Don’t let the Pool Safety Inspection Date sink your deal
We’re seeing loads of contracts with either the wrong date or no date at all. Here’s a quick refresher on when it’s necessary, and what can happen if dates are missing, or wrong
When do you need to complete it?
When:
- there’s a pool; and
- there’s no current pool safety certificate.
When you don’t need to worry about it?
When the vendor’s already got a current pool safety certificate, or … when there’s no pool …
What date do you insert in the Reference Schedule?
In the Pool Safety Inspection Date, insert the date by which the buyer’s inspector should have checked the pool before settlement.
The Pool Safety Inspection Date, is the date you insert in the contract, if you forget to insert it, it’s the earlier of:
- the date of any pest / building report; or
- if there is no building and pest condition, 2 working days before settlement.
What date don’t you insert?
The one we see most (and it’s wrong) is the date on the vendor’s pool safety certificate.
What’s the buyer allowed to do if the date applies?

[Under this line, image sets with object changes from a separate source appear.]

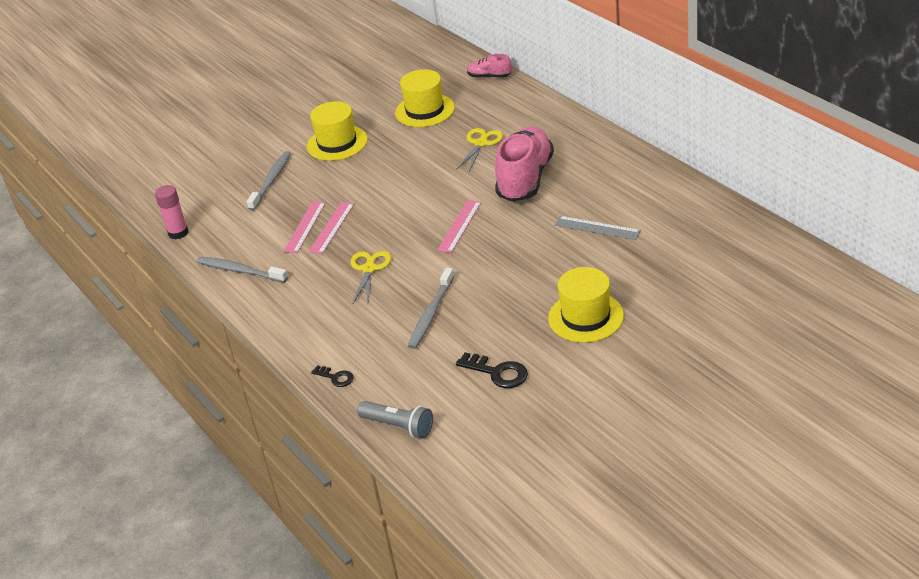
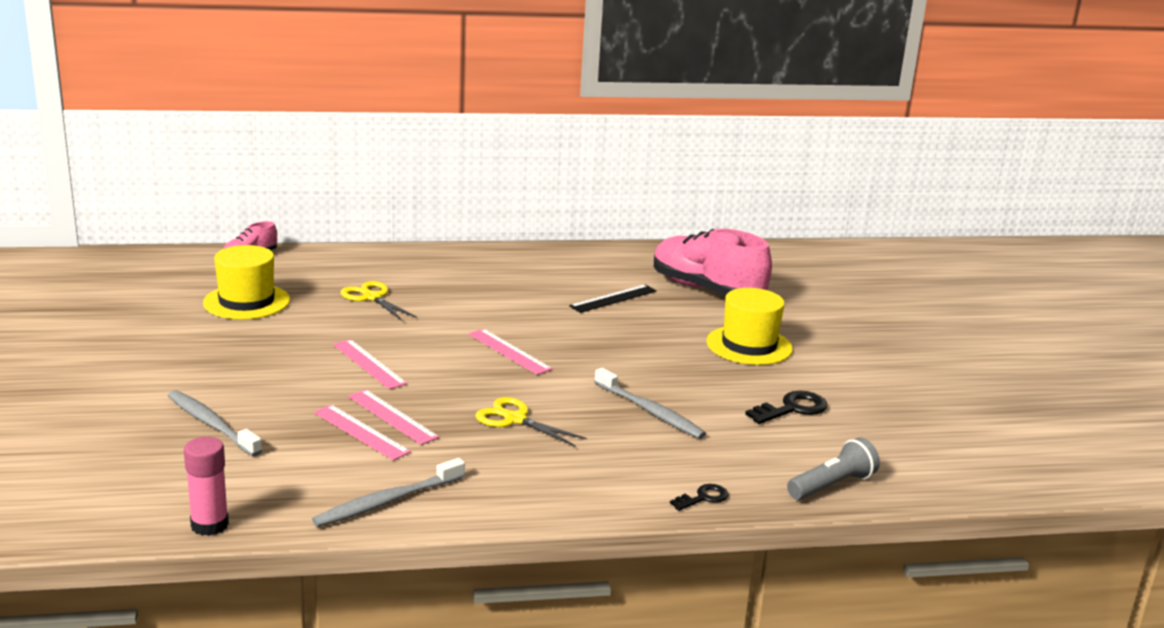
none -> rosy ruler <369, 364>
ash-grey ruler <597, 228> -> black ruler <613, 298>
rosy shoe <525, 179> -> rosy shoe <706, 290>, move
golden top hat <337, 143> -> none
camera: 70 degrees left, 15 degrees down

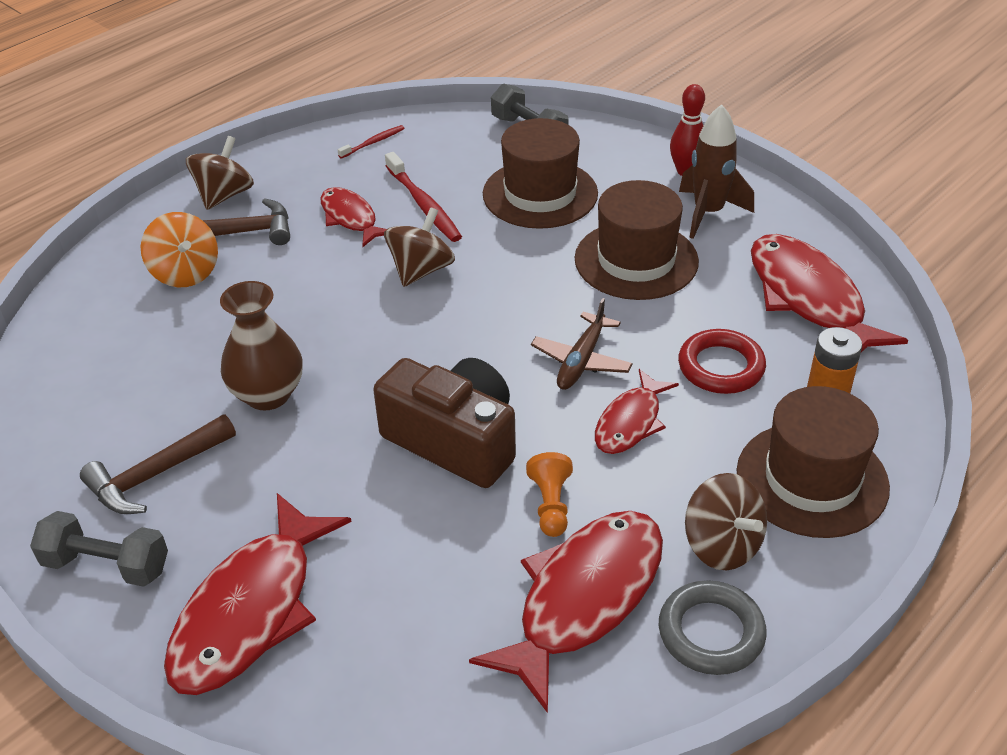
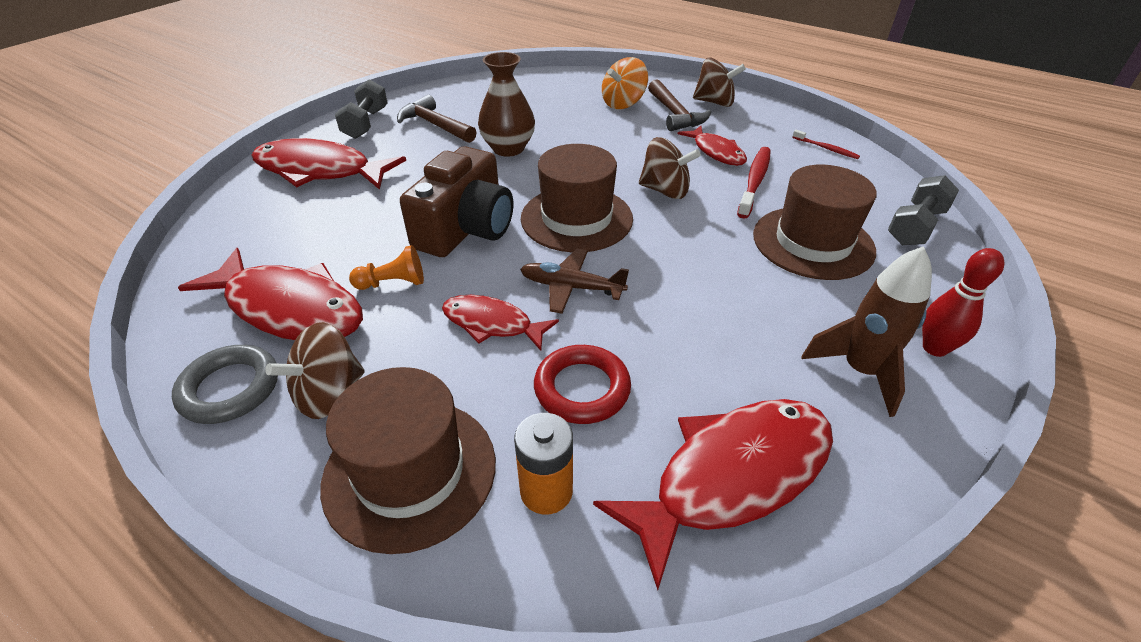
dark brown top hat <636, 260> -> dark brown top hat <576, 218>, move
red toy fish <350, 218> -> red toy fish <716, 152>, 105 degrees clockwise
red dental brush <423, 205> -> red dental brush <754, 182>, 150 degrees clockwise
camera: 80 degrees right, 0 degrees up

Get the inspection done before the Pool Safety Inspection Date to see what has to be done to have a pool safety Certificate issue.
What happens after the inspection?
If no pool safety certificate issues by the Pool Safety Inspection Date the buyer can either:
- terminate and get his deposit back, or
- waive his rights and move on to settlement.
(we encourage parties to negotiate a fix on a without prejudice basis before settlement).
Common Error 1
The wrong date is inserted (eg the date of the existing Pool Safety Certificate is inserted as the inspection date)
The fall out
- If the certificate hasn’t expired, then beyond it being plain wrong (you can’t have an inspection date before the contract was signed), you’ve probably dodged a bullet.
- If the certificate has expired – potential problem because the buyer can now engage a pool safety inspector to inspect prior to the Pool Safety Inspection Date, which is now no later than 2 working days before settlement.
Picture this:
Your seller and you sweat through:
- the cooling off – check
- the finance date, and a couple of other curly special conditions – check
The seller’s happier (finally), and starts packing up, goes ahead and signs up on the deal of a lifetime in Sydney. Buyer gets cold feet, and her exceedingly clever lawyers (PD Law) suggest she does a pool safety inspection in the week leading up to settlement. The fence doesn’t comply, she walks, takes her deposit back and buys a house down the road, using another agent!
The Seller is holding on line 3 for you. Wants to talk…
Common Error 2
No date is inserted at all
The fall out
- If the Pool is compliant, probably benign again. Maybe a sleepless night or two, but short of a tyrannical safety inspector the pool will comply.
- If the pool isn’t compliant, same scenario as above, and the buyer has another potential out.
So, to avoid a case of the sweats, when this clause applies just think of the date like finance, pest and building inspection dates, not a past date.